[[ Supplied data, beginning ]]

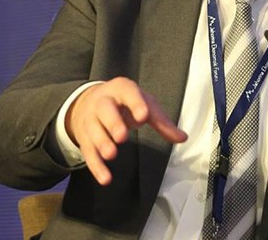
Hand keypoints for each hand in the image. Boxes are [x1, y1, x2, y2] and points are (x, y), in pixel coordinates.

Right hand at [65, 76, 186, 184]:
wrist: (89, 102)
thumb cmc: (124, 103)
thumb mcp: (144, 104)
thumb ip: (162, 121)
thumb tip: (182, 137)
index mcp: (121, 90)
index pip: (129, 92)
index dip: (136, 103)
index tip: (144, 116)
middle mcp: (103, 102)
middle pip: (105, 110)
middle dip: (113, 122)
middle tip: (122, 136)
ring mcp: (91, 119)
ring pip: (93, 130)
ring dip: (102, 143)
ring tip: (112, 154)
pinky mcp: (84, 138)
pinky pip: (88, 152)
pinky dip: (96, 166)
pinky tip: (105, 178)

[[ Supplied data, end ]]

● **Exercise**
Write out the entries above verbatim, without pictures.

● **Solved problem**
Hand keypoints for each hand in the image. Boxes are [x1, y1, x2, y2] and points are (x, y), in pixel coordinates.

Right hand at [65, 76, 186, 184]:
wrist: (89, 102)
thumb cmc: (124, 103)
thumb mcp: (144, 104)
thumb ip: (162, 121)
thumb tip: (182, 137)
index mcp: (121, 90)
index pip: (129, 92)
index dip: (136, 103)
index tip: (144, 116)
middle mcp: (103, 102)
middle pip: (105, 110)
middle dip: (113, 122)
middle tip: (122, 136)
ring mcp: (91, 119)
ring pip: (93, 130)
ring dip: (102, 143)
ring tip: (112, 154)
pinky mcp: (84, 138)
pinky pip: (88, 152)
pinky dip: (96, 166)
pinky tip: (105, 178)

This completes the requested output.